:: Passage ::

AC Milan Primavera
- Full name: Associazione Calcio Milan Primavera
- Nicknames: I Rossoneri (The Red and Blacks) Il Diavolo (The Devil)
- Founded: 1912, as AC Milan Reserves (it. Riserve)
- Ground: Puma House of Football - Centro P. Vismara
- Capacity: 1,200
- Head of Youth Sector: Vincenzo Vergine (men) Gianfranco Parma (women U10–U17) Elisabet Spina (women U19)
- Manager: Giovanni Renna
- League: Campionato Primavera 1
- 2024–25: Campionato Primavera 1, 6th of 20
- Website: www.acmilan.com
| Home colours | Away colours | Third colours |

= AC Milan Youth Sector =

Italian football club

Associazione Calcio Milan Youth Sector (Settore giovanile dell'Associazione Calcio Milan) is the youth system of Italian football club AC Milan. The Youth Sector is made up of various boys' and girls' squads divided by age groups. Starting from September 2023 Vincenzo Vergine is the Head of the Youth Sector, replacing Angelo Carbone.

==Primavera (under-19)==

The Primavera team is men's under-19 squad and the highest level team within the set-up. They currently play in the top-tier Campionato Primavera 1 and the Coppa Italia Primavera, as well as representing the club in the UEFA Youth League, where they either qualify through their domestic league or the first team qualifies for the UEFA Champions League.

:::

• [Questions on the material]:
a. In the AC Milan Youth Sector passage, who became Head of the Youth Sector in September 2023?
b. Please resume the AC Milan Youth Sector passage after its final sentence.

:: Extracted information ::

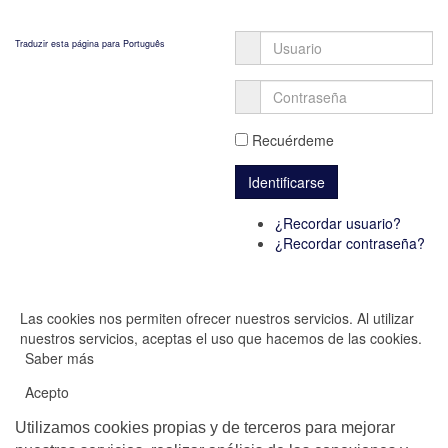
Traduzir esta página para Português
Recuérdeme
¿Recordar usuario?
¿Recordar contraseña?
Las cookies nos permiten ofrecer nuestros servicios. Al utilizar
nuestros servicios, aceptas el uso que hacemos de las cookies.
Saber más
Acepto
Utilizamos cookies propias y de terceros para mejorar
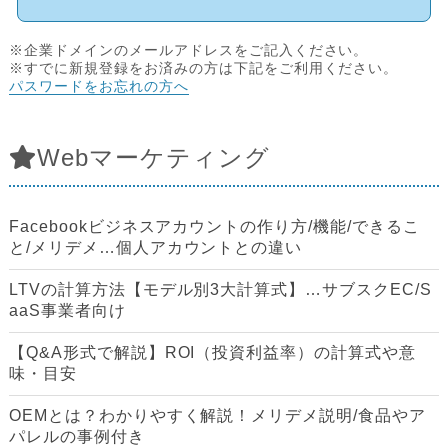
※企業ドメインのメールアドレスをご記入ください。
※すでに新規登録をお済みの方は下記をご利用ください。
パスワードをお忘れの方へ
Webマーケティング
Facebookビジネスアカウントの作り方/機能/できるこ
と/メリデメ…個人アカウントとの違い
LTVの計算方法【モデル別3大計算式】…サブスクEC/S
aaS事業者向け
【Q&A形式で解説】ROI（投資利益率）の計算式や意
味・目安
OEMとは？わかりやすく解説！メリデメ説明/食品やア
パレルの事例付き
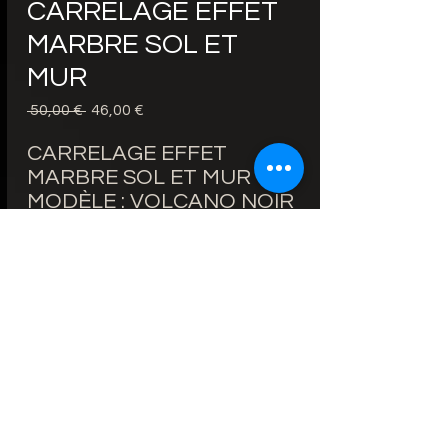
CARRELAGE EFFET
MARBRE SOL ET
MUR
 50,00 € 
Обычная
46,00 €
Спеццена
цена
CARRELAGE EFFET
MARBRE SOL ET MUR
MODÈLE : VOLCANO NOIR
PRIX 60X120cm 46€/m² au
lieu de 50€/m²
BORDS RECTIFIÉS
ÉPAISSEUR : 9mm
FINITION : BRILLANTE
ZONE D'UTILISATION : SOL
ET MUR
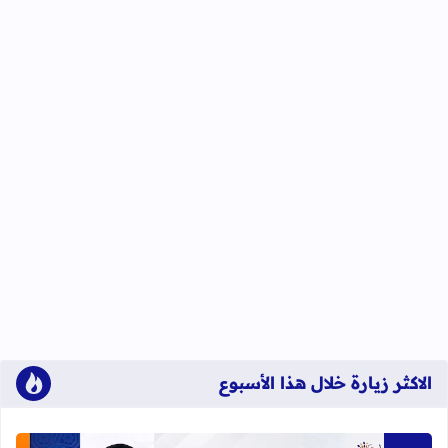
الاكثر زيارة خلال هذا الأسبوع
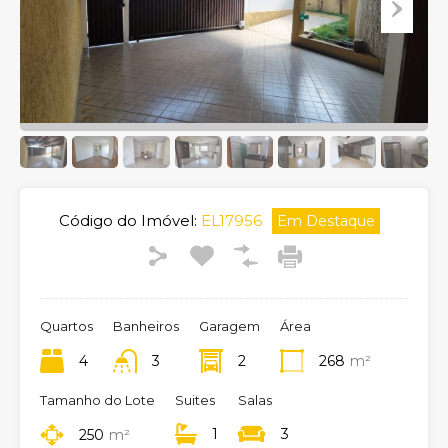
Código do Imóvel:
EL17956
Em Destaque
Quartos
Banheiros
Garagem
Área
4
3
2
268
m²
Tamanho do Lote
Suites
Salas
1
3
250
m²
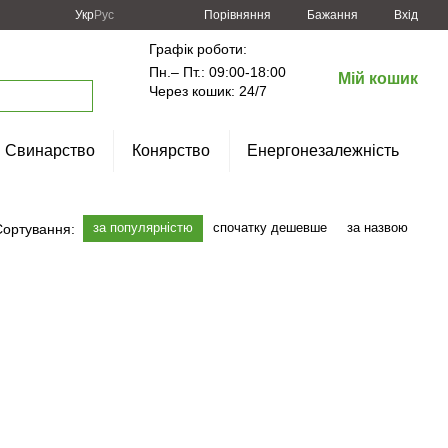
Порівняння
Укр
Рус
Бажання
Вхід
Графік роботи:
Пн.– Пт.: 09:00-18:00
Мій кошик
Через кошик: 24/7
Свинарство
Конярство
Енергонезалежність
за популярністю
спочатку дешевше
за назвою
Сортування:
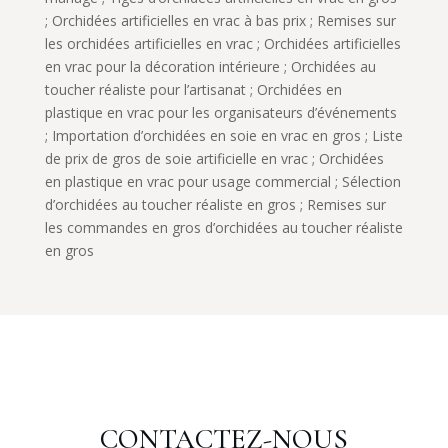
; Orchidées artificielles en vrac à bas prix ; Remises sur
les orchidées artificielles en vrac ; Orchidées artificielles
en vrac pour la décoration intérieure ; Orchidées au
toucher réaliste pour l’artisanat ; Orchidées en
plastique en vrac pour les organisateurs d’événements
; Importation d’orchidées en soie en vrac en gros ; Liste
de prix de gros de soie artificielle en vrac ; Orchidées
en plastique en vrac pour usage commercial ; Sélection
d’orchidées au toucher réaliste en gros ; Remises sur
les commandes en gros d’orchidées au toucher réaliste
en gros
CONTACTEZ-NOUS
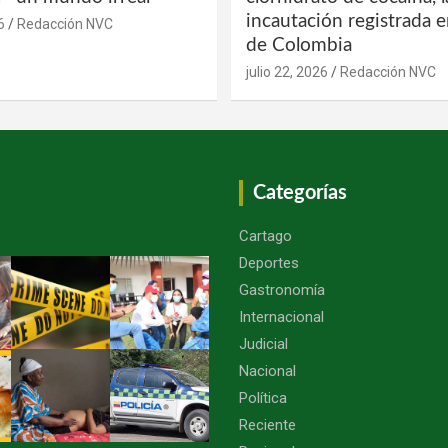
incautación registrada en
6
Redacción NVC
de Colombia
julio 22, 2026
Redacción NVC
Categorías
Cartago
Deportes
Gastronomía
Internacional
Judicial
Nacional
Política
Reciente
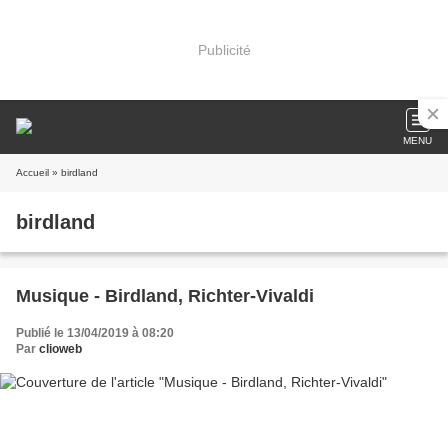
Publicité
MENU
Accueil
» birdland
birdland
Musique - Birdland, Richter-Vivaldi
Publié le 13/04/2019 à 08:20
Par
clioweb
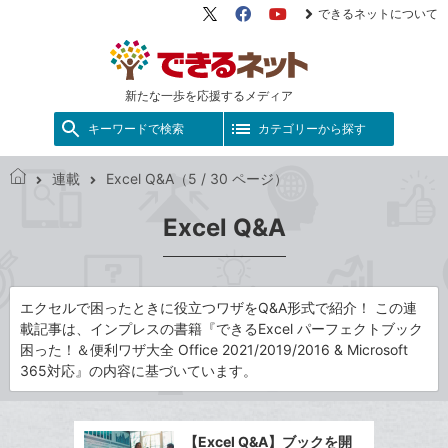
できるネットについて
X（旧
Facebook
YouTube
Twitter）
新たな一歩を応援するメディア
キーワードで検索
カテゴリーから探す
連載
Excel Q&A（5 / 30 ページ）
で
き
Excel Q&A
る
ネ
ッ
ト
エクセルで困ったときに役立つワザをQ&A形式で紹介！ この連
載記事は、インプレスの書籍『できるExcel パーフェクトブック
困った！＆便利ワザ大全 Office 2021/2019/2016 & Microsoft
365対応』の内容に基づいています。
【Excel Q&A】ブックを開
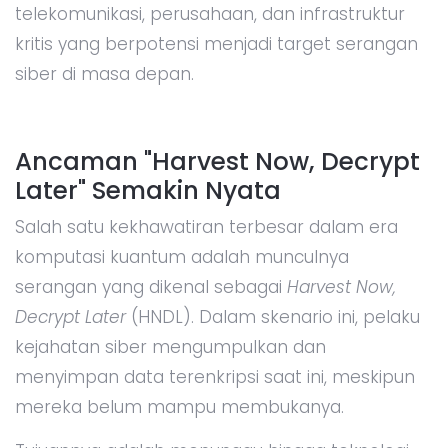
telekomunikasi, perusahaan, dan infrastruktur
kritis yang berpotensi menjadi target serangan
siber di masa depan.
Ancaman "Harvest Now, Decrypt
Later" Semakin Nyata
Salah satu kekhawatiran terbesar dalam era
komputasi kuantum adalah munculnya
serangan yang dikenal sebagai
Harvest Now,
Decrypt Later
(HNDL). Dalam skenario ini, pelaku
kejahatan siber mengumpulkan dan
menyimpan data terenkripsi saat ini, meskipun
mereka belum mampu membukanya.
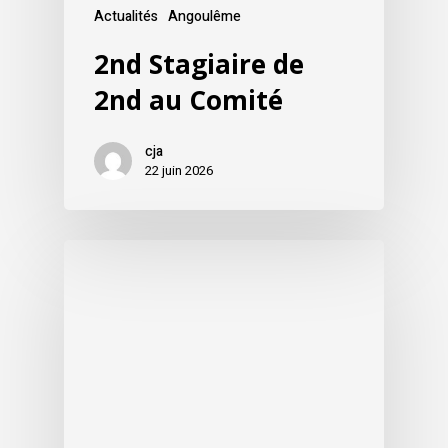
Actualités
Angoulême
2nd Stagiaire de
2nd au Comité
cja
22 juin 2026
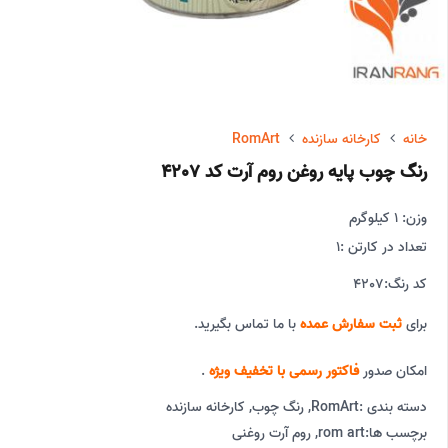
خانه
کارخانه سازنده
RomArt
رنگ چوب پایه روغن روم آرت کد 4207
وزن: 1 کیلوگرم
تعداد در کارتن :
1
کد رنگ:
4207
برای
ثبت سفارش عمده
با ما تماس بگیرید.
امکان صدور
فاکتور رسمی با تخفیف ویژه
.
دسته بندی :
RomArt
,
رنگ چوب
,
کارخانه سازنده
برچسب ها:
rom art
,
روم آرت روغنی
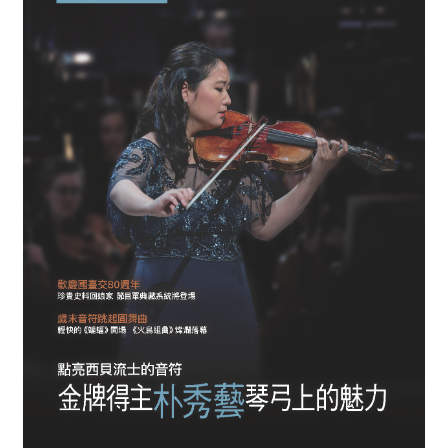
消
息
音
樂
會
演
奏
廳
/
園
區
推
廣
/
活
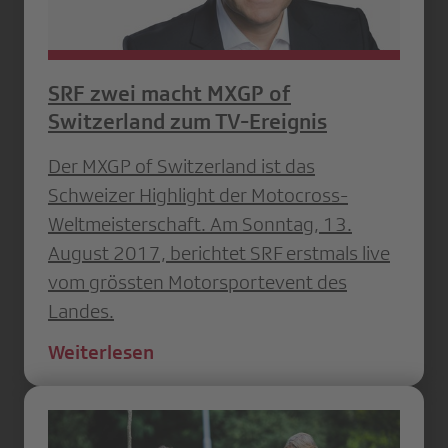
SRF zwei macht MXGP of
Switzerland zum TV-Ereignis
Der MXGP of Switzerland ist das
Schweizer Highlight der Motocross-
Weltmeisterschaft. Am Sonntag, 13.
August 2017, berichtet SRF erstmals live
vom grössten Motorsportevent des
Landes.
Weiterlesen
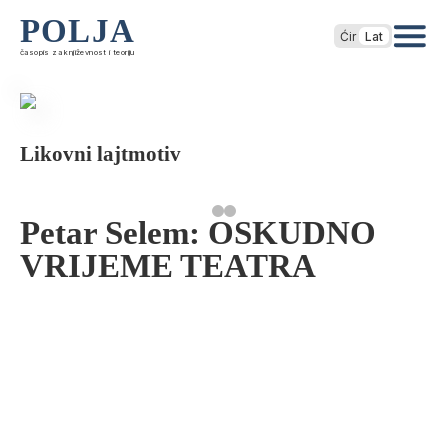
POLJA
Ćir
Lat
časopis za književnost i teoriju
Likovni lajtmotiv
Petar Selem: OSKUDNO
VRIJEME TEATRA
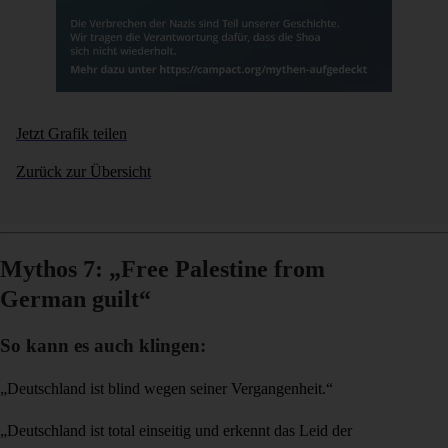
Jetzt Grafik teilen
Zurück zur Übersicht
Mythos 7: „Free Palestine from
German guilt“
So kann es auch klingen:
„Deutschland ist blind wegen seiner Vergangenheit.“
„Deutschland ist total einseitig und erkennt das Leid der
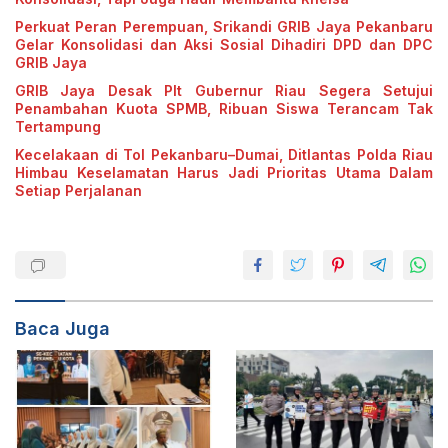
Perkuat Peran Perempuan, Srikandi GRIB Jaya Pekanbaru
Gelar Konsolidasi dan Aksi Sosial Dihadiri DPD dan DPC
GRIB Jaya
GRIB Jaya Desak Plt Gubernur Riau Segera Setujui
Penambahan Kuota SPMB, Ribuan Siswa Terancam Tak
Tertampung
Kecelakaan di Tol Pekanbaru–Dumai, Ditlantas Polda Riau
Himbau Keselamatan Harus Jadi Prioritas Utama Dalam
Setiap Perjalanan
Baca Juga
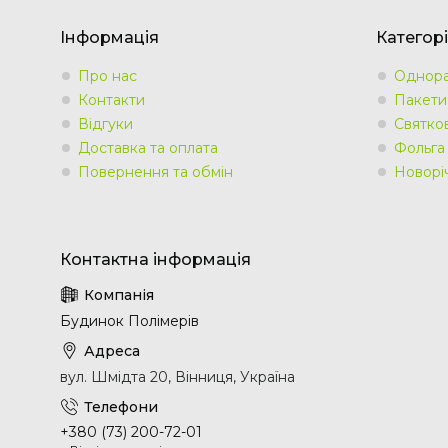
Інформація
Категорі
Про нас
Однора
Контакти
Пакети
Відгуки
Святко
Доставка та оплата
Фольга
Повернення та обмін
Новорі
Будинок Полімерів
вул. Шмідта 20, Вінниця, Україна
+380 (73) 200-72-01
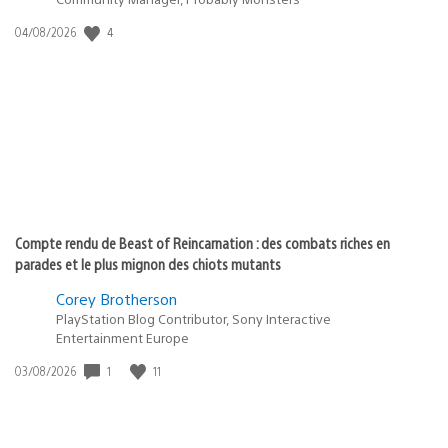
4
Date
04/08/2026
de
publication
:
Compte rendu de Beast of Reincarnation : des combats riches en
parades et le plus mignon des chiots mutants
Corey Brotherson
PlayStation Blog Contributor, Sony Interactive
Entertainment Europe
1
11
Date
03/08/2026
de
publication
:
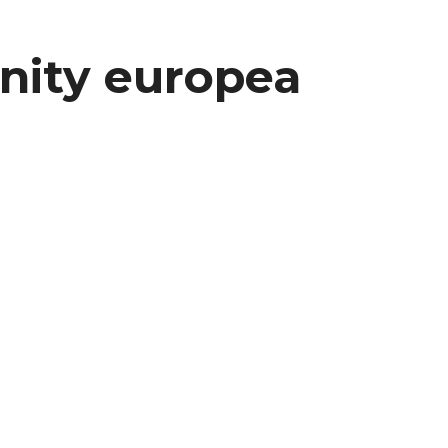
nity europea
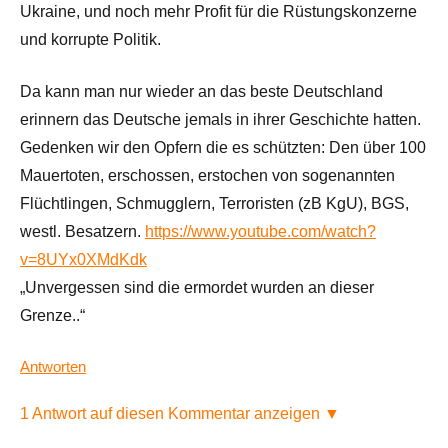
Ukraine, und noch mehr Profit für die Rüstungskonzerne
und korrupte Politik.
Da kann man nur wieder an das beste Deutschland
erinnern das Deutsche jemals in ihrer Geschichte hatten.
Gedenken wir den Opfern die es schützten: Den über 100
Mauertoten, erschossen, erstochen von sogenannten
Flüchtlingen, Schmugglern, Terroristen (zB KgU), BGS,
westl. Besatzern.
https://www.youtube.com/watch?
v=8UYx0XMdKdk
„Unvergessen sind die ermordet wurden an dieser
Grenze..“
Antworten
1 Antwort auf diesen Kommentar anzeigen ▼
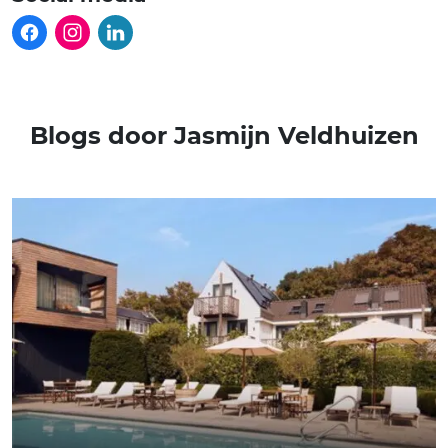
Blogs door Jasmijn Veldhuizen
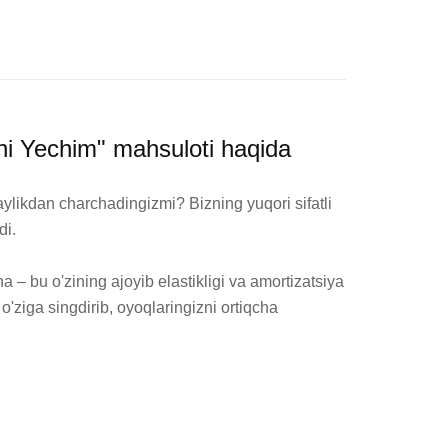
hi Yechim" mahsuloti haqida
ylikdan charchadingizmi? Bizning yuqori sifatli 
i.

 bu o'zining ajoyib elastikligi va amortizatsiya 
ziga singdirib, oyoqlaringizni ortiqcha 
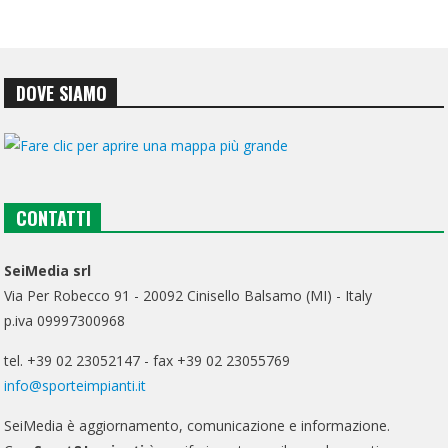
DOVE SIAMO
CONTATTI
SeiMedia srl
Via Per Robecco 91 - 20092 Cinisello Balsamo (MI) - Italy
p.iva 09997300968
tel. +39 02 23052147 - fax +39 02 23055769
info@sporteimpianti.it
SeiMedia è aggiornamento, comunicazione e informazione.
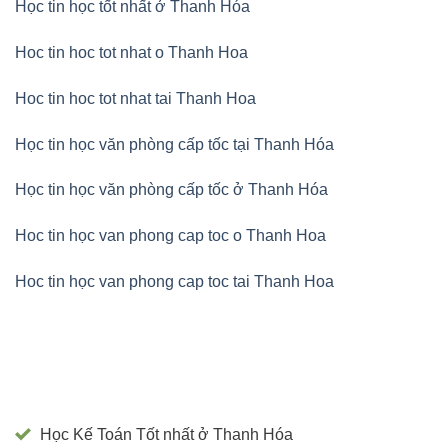
Học tin học tốt nhất ở Thanh Hóa
Hoc tin hoc tot nhat o Thanh Hoa
Hoc tin hoc tot nhat tai Thanh Hoa
Học tin học văn phòng cấp tốc tại Thanh Hóa
Học tin học văn phòng cấp tốc ở Thanh Hóa
Hoc tin học van phong cap toc o Thanh Hoa
Hoc tin học van phong cap toc tai Thanh Hoa
Học Kế Toán Tốt nhất ở Thanh Hóa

:::

• [Expected results]:
a. Vincenzo Vergine.

b.
Milan won his first (and so far) only Championship in 1964-65 season (the third ever championship to be assigned), while he has won two national cups in 1984-85 and 2009-10 seasons.

The Primavera team trains at Milanello alongside the first team and they play the majority of their home games at the Vismara Sports Centre in Milan, which also serves as the training facility for all other teams in the set-up.

===Current squad===

Shirt numbers refer to Primavera matches. Different numbers may be assigned to players who take part in first-team or reserves team matches. Some players remain eligible for the under-18 squad also.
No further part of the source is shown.